Growing up as an American-born Chinese, I never fully understood the depth or heart of my culture. From getting Chinese New Year red envelopes full of money to watching Jackie Chan’s Kung Fu movies, I had the typical American perspective of life in East Asia.
During my early years, I was sheltered in a mostly white private school. I felt awkward as one of the only ones in my class of 30 girls who had black hair. Struggling with never fitting in, the seven-year-old me picked out the Asian features of my face, wishing my black hair to turn blond and my brown eyes to turn blue.
Instead of embracing my heritage, I threw away the pride of being Chinese starting with my words. I stubbornly
refused to speak my parents’ native tongue, thinking that I would be a certified American if I spoke only English.
It wasn’t until my sixteenth summer that I discovered where I really belonged. My mom suggested I go to Taiwan to visit relatives and improve my Chinese. I resentfully agreed and endured the 16 long hours of flying 3,000 feet above the Pacific Ocean.

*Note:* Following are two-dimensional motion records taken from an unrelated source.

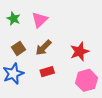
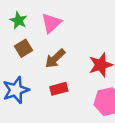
brown square: (18, 48) -> (23, 48), moved

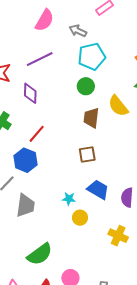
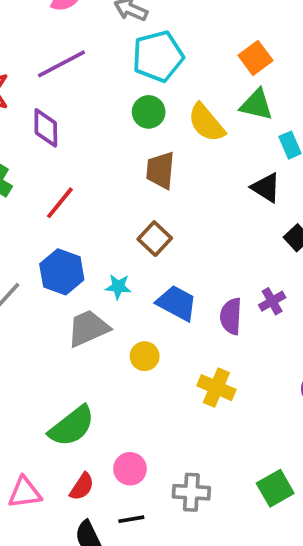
yellow semicircle: (118, 106) -> (206, 123), moved
brown square: (87, 154) -> (155, 239), turned -36
blue hexagon: (25, 160) -> (62, 272), moved
cyan star: (69, 199) -> (118, 287), moved
gray trapezoid: (25, 205) -> (88, 328), moved, turned -120

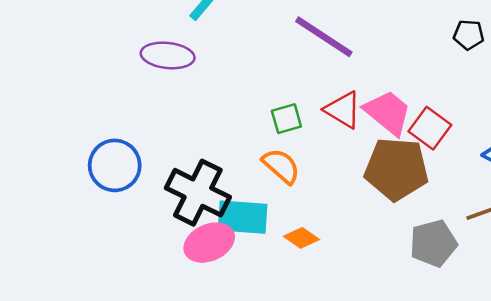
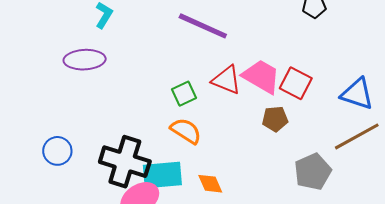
blue circle: (115, 165) -> (57, 151), size x0.7
brown pentagon: (396, 169) -> (275, 119), size x0.5
orange diamond: (301, 238) -> (210, 184), turned 40

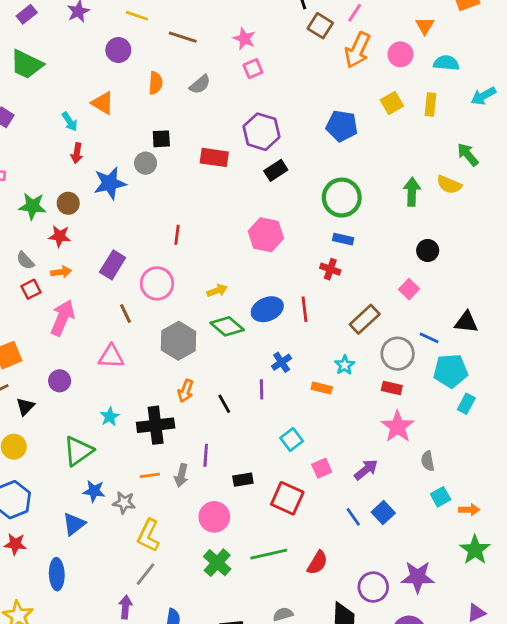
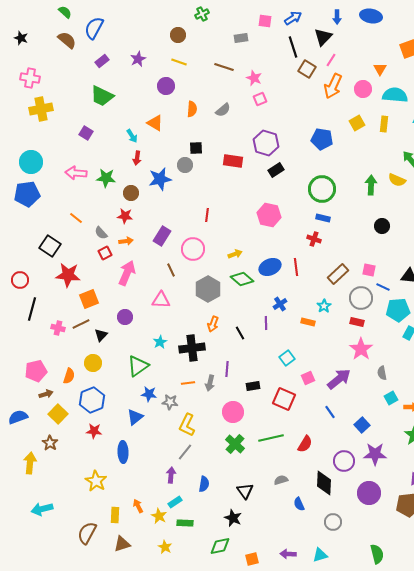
brown line: (183, 37) -> (224, 67), moved
cyan semicircle: (446, 63) -> (395, 95), size x1.4
green star: (32, 206) -> (106, 178), moved
pink square: (409, 289) -> (369, 270), moved, turned -32
purple arrow: (366, 470) -> (339, 379), size x1.4
blue square: (383, 513) -> (362, 425), moved

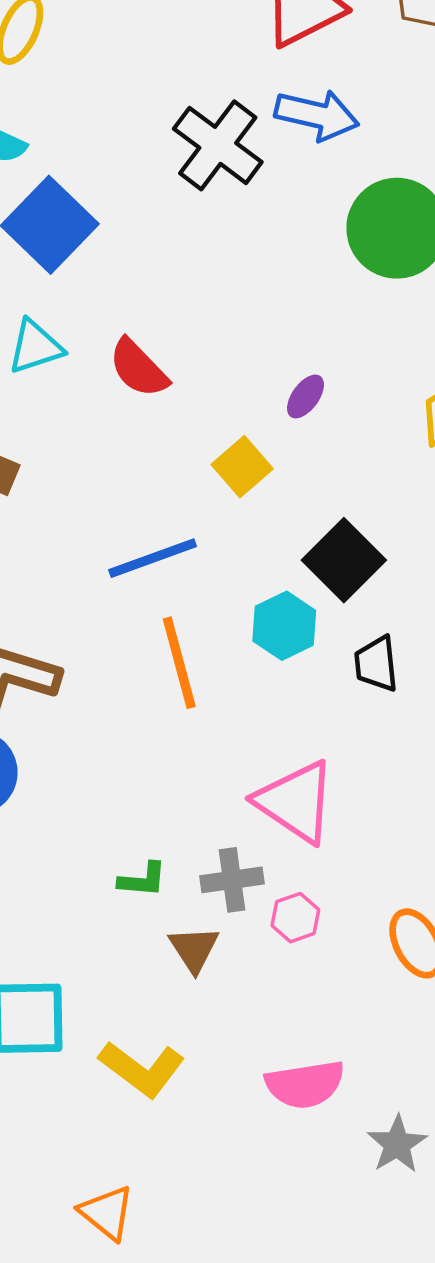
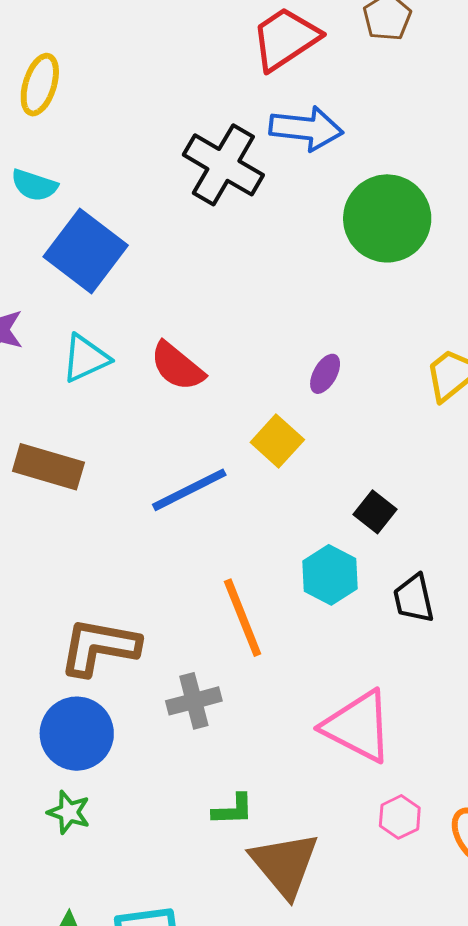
blue line: (153, 558) -> (189, 490), moved
black square: (344, 560) -> (375, 512), size x0.6
gray cross: (232, 880) -> (194, 701), moved
pink hexagon: (295, 918) -> (400, 817), moved
brown triangle: (194, 949) -> (285, 864), size x1.6

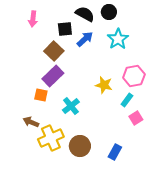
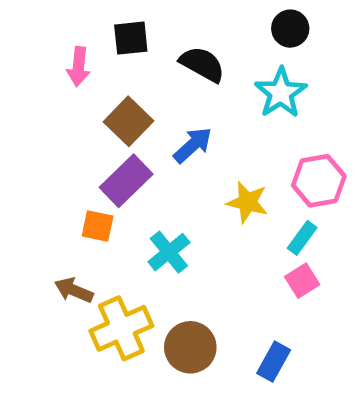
black circle: (109, 12) -> (290, 29), moved
black semicircle: (85, 14) -> (202, 64), moved
pink arrow: (33, 19) -> (79, 67), moved
black square: (65, 29) -> (131, 38), moved
blue arrow: (85, 39) -> (193, 145), moved
pink square: (136, 118) -> (302, 281), moved

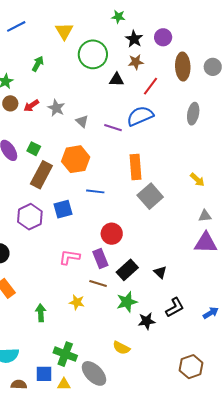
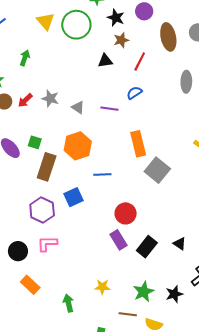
green circle: (93, 54) -> (76, 25), moved
blue semicircle: (140, 116) -> (134, 93), size x0.6
pink L-shape: (69, 257) -> (47, 244), moved
brown line: (98, 283) -> (128, 314), moved
green star: (127, 302) -> (144, 292), moved

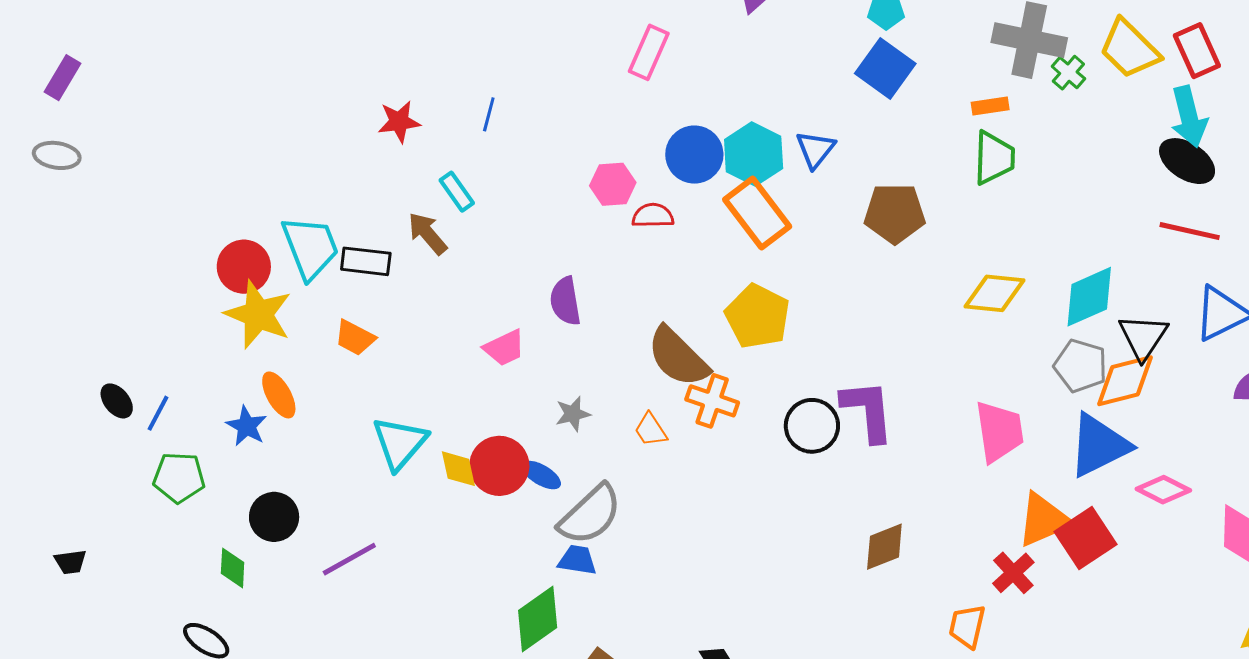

Brooding over the fact that the humidity would ruin my hair and my friends were on better vacations in Hawaii or New York, I couldn’t bring myself to consider Taiwan a worthwhile experience. However, after setting foot on the island, I gradually grew to love the scents and flavors of the food, the buzz of the passing mopeds, the hot wind blowing as the subways zoomed past, and the sights of the illuminated skyscrapers and the neighboring temples. Fascinated by the city life and remarkable culture, I could visualize myself walking through the busy streets as one of them, these people who share my heritage and language.
Now, I sometimes stop by my mom’s room and ask her about my future. As her eyes dart from my hairline to my eyebrows, she looks at my entire face and says in Chinese, “You will be very, very rich!” And I think to myself, Yes, very rich ... in culture.